Herzog Laboratory of Psychophysics, two positions, two projects

1) Spatio-temporal processing;  Requires a good background in experimental design and math modelling/EEG recordings.

2) Healthy ageing and schizophrenia; Requires excellent statistical and programming skills.

Hill Group of Blue Brain Project, one position

Large-scale simulations of brain states in thalamocortical circuitry. This project would be to integrate data to refine biophysically detailed models of thalamocortical circuitry, run simulations on a supercomputer simulating diverse neuromodulatory conditions, including wakefulness and sleep, and evaluate changes in information integration across different conditions.

 Mathis (Alexander) Group  starting in May 2020, two positions

1) AI for Animal Behavior –  We strive to develop computer vision and machine learning tools for the analysis and quantification of animal behavior.

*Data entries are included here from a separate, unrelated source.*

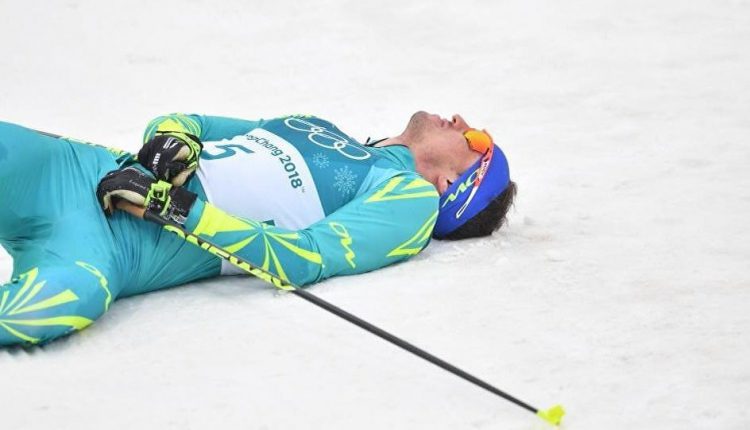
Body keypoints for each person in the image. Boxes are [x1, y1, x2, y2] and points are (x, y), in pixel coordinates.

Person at [0, 112, 516, 347]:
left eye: (476, 140)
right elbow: (192, 123)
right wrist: (174, 138)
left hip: (107, 247)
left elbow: (303, 258)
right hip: (72, 170)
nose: (460, 120)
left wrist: (173, 206)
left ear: (454, 184)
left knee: (59, 303)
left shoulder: (410, 200)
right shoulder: (321, 127)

2) Modeling of Sensorimotor Representations – We will develop normative theories of neural systems that are trained to perform sensorimotor behaviors. Furthermore, we will compare and contrast those with data from mice performing motor skills.

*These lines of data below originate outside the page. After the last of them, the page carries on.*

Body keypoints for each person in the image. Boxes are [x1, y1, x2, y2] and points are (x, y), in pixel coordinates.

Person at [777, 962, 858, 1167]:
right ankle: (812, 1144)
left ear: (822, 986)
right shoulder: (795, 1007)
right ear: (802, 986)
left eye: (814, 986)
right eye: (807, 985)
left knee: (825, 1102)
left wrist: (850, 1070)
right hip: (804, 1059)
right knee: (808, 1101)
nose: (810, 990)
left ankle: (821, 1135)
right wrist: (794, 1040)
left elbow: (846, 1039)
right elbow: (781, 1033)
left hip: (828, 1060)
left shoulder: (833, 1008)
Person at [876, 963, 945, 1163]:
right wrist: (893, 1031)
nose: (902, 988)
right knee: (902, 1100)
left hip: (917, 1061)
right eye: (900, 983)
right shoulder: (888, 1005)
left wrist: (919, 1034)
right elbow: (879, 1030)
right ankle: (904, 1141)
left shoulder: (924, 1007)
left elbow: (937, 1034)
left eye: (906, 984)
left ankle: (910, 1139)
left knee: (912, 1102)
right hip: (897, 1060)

Mathis (Mackenzie) Laboratory of Adaptive Motor Control, two positions

We aim to reverse engineer the neural circuits that drive adaptive motor behavior. We hope that by understanding the neural basis of adaptive motor control we can open new avenues in therapeutic research for neurological disease, help build better machine learning tools, and provide fundamental insights into brain function. Example projects include:
1) Large-scale 2-photon imaging in mice during motor behaviors. This project combines 2-photon neural recordings across the cortex with computer vision (DeepLabCut) to uncover neural circuit computations during a skilled joystick-game for mice.

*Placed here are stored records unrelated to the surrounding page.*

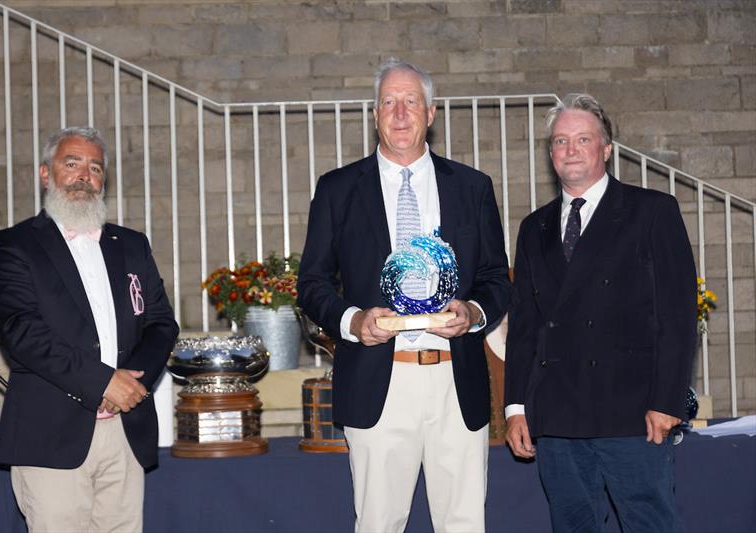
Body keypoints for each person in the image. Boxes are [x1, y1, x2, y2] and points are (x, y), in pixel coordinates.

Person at [298, 58, 511, 533]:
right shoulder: (337, 190)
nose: (399, 113)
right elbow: (311, 284)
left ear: (431, 113)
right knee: (378, 524)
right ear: (374, 114)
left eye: (410, 101)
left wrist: (474, 312)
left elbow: (497, 278)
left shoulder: (473, 188)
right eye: (388, 102)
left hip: (455, 384)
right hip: (379, 380)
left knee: (464, 523)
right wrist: (352, 321)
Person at [504, 94, 696, 532]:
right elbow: (525, 327)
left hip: (632, 413)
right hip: (557, 416)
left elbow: (677, 315)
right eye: (560, 141)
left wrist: (667, 401)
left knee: (651, 524)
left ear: (606, 149)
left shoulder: (652, 211)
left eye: (582, 139)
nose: (570, 150)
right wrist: (516, 407)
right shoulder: (533, 228)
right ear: (550, 152)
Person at [0, 126, 180, 532]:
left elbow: (161, 322)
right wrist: (103, 382)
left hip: (125, 432)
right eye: (71, 163)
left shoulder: (131, 244)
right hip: (51, 434)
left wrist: (131, 384)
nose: (83, 175)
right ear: (45, 174)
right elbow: (21, 332)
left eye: (95, 167)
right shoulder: (14, 245)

2) Electrophysiology during visually and sensory guided learning. Using modern game-engines we develop new behavioral assays for learning in mice. This project pairs quantitative computer vision analysis of behavior, new behavioral paradigms, and electrophysiology.

Tools used in the lab: 2-photon imaging, electrophysiology, optogenetics, computer vision (DeepLabCut), and modeling.

Ramdya Laboratory of Neuroengineering, two positions

We investigate transgenic flies (Drosophila melanogaster) to understand how behavior is controlled and to design more intelligent robots.

Possible areas of study:

1) Data-driven neural and biomechanical modeling of limb control.  Key techniques: Computational modeling, Simulations, Confocal microscopy, Genetics

2) Electrophysiological recordings of synthetically rewired behavioral command neurons. Key techniques: Electrophysiology, Genetics, Confocal microscopy

3) Optical recordings of neuronal population dynamics for limb control. Key techniques: 2-photon microscopy, Machine learning, Genetics

Join us! There is much to discover!”

Schürmann Group of Blue Brain Project, two positions, two projects

1) Characterizing Neuromorphic Substrates

Today, the characterization of the capabilities of different neuromorphic architectures is at best empirical. Understanding in detail how their design trade-offs affect the type of models they can simulate and what enables/limits the execution performance provides an important basis for their wider adoption for research. This project will extend our performance models for neurosimulations on general purpose architectures to neuromorphic hardware. The outcome of this project has the potential to impact which type of neuromorphic circuits may get integrated into future general-purpose computing architectures.

2) Recasting Neurosimulations as a Machine Learning Problem

The recent work by other groups gave first indication that the input/output relation of a detailed neuron can be approximated by a deep neural network. Our project will research the potential of this reformulation for accelerating brain simulation. Several fundamental questions will have to be answered in this project relating to the general applicability of the reformulation to different neurons as well as synaptic configurations, the performance characteristics of this formulation in a network configuration, and the compatibility with synaptic plasticity.